Making great streets together

- March 9, 2018

Participants in the workshop for tactical urbanism at the SHIFT conference. (Photo from Twitter via @planningcon)
Participants in the workshop for tactical urbanism at the SHIFT conference. (Photo from Twitter via @planningcon)

Tamika Butler of the Los Angeles Neighbourhood Trust visited Halifax last week as one of the keynote speakers for the SHIFT: Streets conference organized by students in the Dalhousie School of Planning.

Inclusive urban planning means creating cities that are safe, accessible and equitable — places that work for everyone.

For this to happen, experts say we need to acknowledge those who have historically been left out of the conversation.

“We have to acknowledge that people experience things differently,” said Tamika Butler (left), executive director of the Los Angeles Neighbourhood Trust. “There are people who have been historically neglected and planned against, and we have to start doing things that plan for them.”

Butler delivered the annual Carmichael Lecture last Thursday evening at the SHIFT: Streets conference, a three-day gathering with panels and workshops organized by students in Dal’s School of Planning. An annual affair, this year’s SHIFT conference centred on the theme of making “great streets together.”

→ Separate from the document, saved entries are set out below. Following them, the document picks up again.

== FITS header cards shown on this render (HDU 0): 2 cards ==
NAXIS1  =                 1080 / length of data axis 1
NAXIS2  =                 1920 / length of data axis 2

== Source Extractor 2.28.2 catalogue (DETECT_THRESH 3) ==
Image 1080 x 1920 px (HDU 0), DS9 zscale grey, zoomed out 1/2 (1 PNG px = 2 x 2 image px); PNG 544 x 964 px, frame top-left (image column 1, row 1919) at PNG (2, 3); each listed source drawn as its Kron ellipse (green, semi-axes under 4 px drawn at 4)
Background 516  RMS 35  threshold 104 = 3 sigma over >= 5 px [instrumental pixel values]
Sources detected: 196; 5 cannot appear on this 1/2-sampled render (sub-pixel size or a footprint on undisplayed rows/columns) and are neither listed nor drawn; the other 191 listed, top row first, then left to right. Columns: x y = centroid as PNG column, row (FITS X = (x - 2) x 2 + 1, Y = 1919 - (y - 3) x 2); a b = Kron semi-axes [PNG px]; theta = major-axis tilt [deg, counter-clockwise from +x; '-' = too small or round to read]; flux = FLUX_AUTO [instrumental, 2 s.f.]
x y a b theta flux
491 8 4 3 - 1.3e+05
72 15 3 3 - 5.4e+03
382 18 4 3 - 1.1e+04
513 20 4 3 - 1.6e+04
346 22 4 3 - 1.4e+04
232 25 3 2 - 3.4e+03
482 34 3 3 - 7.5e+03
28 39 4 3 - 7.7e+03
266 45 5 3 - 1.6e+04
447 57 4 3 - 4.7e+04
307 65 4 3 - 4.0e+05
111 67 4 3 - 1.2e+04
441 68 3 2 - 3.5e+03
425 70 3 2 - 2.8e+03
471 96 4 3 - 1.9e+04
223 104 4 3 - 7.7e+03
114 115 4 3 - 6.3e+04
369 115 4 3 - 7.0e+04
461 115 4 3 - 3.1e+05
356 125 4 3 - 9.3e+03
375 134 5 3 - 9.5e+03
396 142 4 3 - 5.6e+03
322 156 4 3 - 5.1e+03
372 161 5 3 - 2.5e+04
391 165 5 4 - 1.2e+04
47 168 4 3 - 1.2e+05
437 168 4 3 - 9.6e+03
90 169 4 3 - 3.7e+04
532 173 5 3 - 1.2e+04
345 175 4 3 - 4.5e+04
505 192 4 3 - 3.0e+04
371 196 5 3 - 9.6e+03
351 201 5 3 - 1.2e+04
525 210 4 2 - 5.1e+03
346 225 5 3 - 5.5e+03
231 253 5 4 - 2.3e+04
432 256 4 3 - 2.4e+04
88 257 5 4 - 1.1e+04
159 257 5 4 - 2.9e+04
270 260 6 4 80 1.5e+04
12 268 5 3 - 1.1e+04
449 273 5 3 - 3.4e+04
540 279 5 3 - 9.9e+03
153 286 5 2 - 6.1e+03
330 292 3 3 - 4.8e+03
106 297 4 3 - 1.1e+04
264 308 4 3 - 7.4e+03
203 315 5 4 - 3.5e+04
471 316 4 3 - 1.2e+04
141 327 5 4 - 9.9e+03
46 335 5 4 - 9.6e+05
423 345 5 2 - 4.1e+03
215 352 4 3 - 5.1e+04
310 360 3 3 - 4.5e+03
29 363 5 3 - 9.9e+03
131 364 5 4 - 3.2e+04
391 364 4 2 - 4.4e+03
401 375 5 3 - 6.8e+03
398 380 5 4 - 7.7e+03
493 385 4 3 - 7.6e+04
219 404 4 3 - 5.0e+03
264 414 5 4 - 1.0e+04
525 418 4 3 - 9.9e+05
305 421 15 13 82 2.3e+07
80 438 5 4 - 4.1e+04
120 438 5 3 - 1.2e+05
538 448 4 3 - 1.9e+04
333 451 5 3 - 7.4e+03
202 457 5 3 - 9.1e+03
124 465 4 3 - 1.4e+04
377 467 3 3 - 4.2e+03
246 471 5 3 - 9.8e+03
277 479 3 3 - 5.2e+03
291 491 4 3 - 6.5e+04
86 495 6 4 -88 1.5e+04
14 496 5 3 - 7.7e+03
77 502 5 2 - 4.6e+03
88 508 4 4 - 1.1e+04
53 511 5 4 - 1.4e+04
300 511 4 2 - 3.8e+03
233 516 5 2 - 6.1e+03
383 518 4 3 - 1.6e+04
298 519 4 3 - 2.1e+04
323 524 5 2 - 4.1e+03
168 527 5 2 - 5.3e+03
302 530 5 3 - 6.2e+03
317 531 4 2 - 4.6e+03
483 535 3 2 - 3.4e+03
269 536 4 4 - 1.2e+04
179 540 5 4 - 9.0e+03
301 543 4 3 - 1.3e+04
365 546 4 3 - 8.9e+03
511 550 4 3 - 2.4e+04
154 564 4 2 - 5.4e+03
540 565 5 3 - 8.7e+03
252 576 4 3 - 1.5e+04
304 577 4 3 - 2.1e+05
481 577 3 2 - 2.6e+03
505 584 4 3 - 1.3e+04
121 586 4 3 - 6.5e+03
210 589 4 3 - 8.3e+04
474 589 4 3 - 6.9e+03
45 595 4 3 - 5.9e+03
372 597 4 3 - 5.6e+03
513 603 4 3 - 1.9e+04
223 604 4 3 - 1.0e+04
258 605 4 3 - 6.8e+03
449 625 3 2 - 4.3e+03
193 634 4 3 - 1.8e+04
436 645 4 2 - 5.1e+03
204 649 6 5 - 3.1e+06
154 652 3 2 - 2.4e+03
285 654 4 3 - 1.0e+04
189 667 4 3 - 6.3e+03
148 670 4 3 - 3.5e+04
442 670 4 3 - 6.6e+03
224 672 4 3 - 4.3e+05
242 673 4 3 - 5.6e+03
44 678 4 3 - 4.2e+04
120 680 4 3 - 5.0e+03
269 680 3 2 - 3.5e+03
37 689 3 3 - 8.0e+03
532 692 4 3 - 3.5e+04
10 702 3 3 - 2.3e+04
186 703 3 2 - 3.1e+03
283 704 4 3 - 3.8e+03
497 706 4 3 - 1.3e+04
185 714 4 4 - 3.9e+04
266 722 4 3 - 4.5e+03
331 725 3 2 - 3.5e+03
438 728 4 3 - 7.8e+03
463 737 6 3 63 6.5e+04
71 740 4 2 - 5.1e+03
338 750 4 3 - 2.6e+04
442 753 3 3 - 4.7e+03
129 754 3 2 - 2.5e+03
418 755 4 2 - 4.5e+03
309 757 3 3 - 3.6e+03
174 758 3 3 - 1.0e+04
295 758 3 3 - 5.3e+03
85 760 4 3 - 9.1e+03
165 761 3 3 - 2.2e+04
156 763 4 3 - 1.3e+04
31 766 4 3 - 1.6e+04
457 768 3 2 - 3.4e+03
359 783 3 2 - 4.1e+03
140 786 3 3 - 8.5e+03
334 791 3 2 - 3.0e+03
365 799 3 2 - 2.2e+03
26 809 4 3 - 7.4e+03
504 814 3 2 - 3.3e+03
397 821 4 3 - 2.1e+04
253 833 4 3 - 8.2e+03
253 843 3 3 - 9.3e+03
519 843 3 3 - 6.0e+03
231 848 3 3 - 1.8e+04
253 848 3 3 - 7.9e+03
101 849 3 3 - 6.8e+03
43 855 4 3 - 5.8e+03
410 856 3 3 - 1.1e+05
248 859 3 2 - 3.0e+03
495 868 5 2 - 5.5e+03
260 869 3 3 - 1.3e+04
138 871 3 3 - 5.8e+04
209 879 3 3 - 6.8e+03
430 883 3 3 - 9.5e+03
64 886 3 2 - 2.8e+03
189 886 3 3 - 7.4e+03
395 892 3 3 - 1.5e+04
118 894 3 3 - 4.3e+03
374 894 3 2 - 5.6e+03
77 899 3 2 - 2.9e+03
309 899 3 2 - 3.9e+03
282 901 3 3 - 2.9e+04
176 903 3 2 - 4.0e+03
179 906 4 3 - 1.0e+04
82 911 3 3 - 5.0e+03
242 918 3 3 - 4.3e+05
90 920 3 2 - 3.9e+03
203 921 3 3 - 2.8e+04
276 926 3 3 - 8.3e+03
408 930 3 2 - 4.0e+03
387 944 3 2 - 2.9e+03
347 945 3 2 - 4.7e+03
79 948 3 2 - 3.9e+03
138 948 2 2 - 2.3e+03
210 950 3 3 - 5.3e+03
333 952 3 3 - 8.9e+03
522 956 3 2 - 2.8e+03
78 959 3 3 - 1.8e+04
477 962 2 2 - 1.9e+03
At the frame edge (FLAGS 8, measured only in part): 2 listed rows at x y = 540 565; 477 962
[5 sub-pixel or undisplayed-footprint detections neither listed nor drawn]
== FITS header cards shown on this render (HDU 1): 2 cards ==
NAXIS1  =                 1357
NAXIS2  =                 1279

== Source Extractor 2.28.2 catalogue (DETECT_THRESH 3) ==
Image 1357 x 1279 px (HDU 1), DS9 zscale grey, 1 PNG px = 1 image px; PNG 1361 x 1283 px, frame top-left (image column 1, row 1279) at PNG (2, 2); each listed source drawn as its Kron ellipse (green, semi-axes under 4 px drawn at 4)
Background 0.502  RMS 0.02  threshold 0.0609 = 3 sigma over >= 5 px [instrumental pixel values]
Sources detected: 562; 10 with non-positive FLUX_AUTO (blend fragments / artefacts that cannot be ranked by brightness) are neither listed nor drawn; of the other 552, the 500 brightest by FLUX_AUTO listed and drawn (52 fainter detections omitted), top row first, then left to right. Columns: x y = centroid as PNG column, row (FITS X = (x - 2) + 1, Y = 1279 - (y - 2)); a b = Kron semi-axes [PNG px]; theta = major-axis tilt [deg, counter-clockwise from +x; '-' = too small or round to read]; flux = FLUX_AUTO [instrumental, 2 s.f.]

In order to do this, Butler explained that it is necessary to look to the past and see the way historical inequities in our laws and customs continue to impact the way our communities are planned.

“You will repeat history if you are afraid to have honest conversations,” said Butler, whose organization addresses social and racial equity issues by building parks and gardens in park-poor communities across greater L.A.    

Feeling safe in one's community

Butler described her experience as a black woman in America and the fears that she has every day.

“Every time I go to the park, I worry that people will call the cops on me,” she told the audience gathered at the Halifax Marriott Harbourfront for her talk.

She also mentioned the story of Eric Garner, who lost his life in 2014 for standing on a sidewalk, because the police suspected him of selling cigarettes. If this were truly a shared street, Butler noted, this tragedy would not have happened.

People who do not have to worry about being unsafe in their own community have a certain level of privilege. Having this privilege means that one has to think outside their identity, and plan for those who have experienced oppression, she said.

While trying to improve communities, it is important to ask the hard questions, such as: are the changes making the area nicer for the people who are already there? Or are they simply trying to push those people out?

“If you want to plan for a community, you have to be able to acknowledge the reality that community faces,” said Butler.

Working together

The community also has to be part of the planning itself. It is not simply about having diverse people at the table, but about giving them decision-making power. “We have to get past diversity, and to inclusion,” said Butler.

In order to make streets more equitable, according to Butler, we must become allies for the historically disadvantaged. This requires taking risks, acknowledging past-wrongs, and working towards solutions.  

Butler believes it is important to “co-power” community members rather than “empower” them – a distinction that lies in understanding the insights that locals bring to the conversation.

“You have to realize that when you’re working in communities, the power is already there,” said Butler. “You have to work with them.”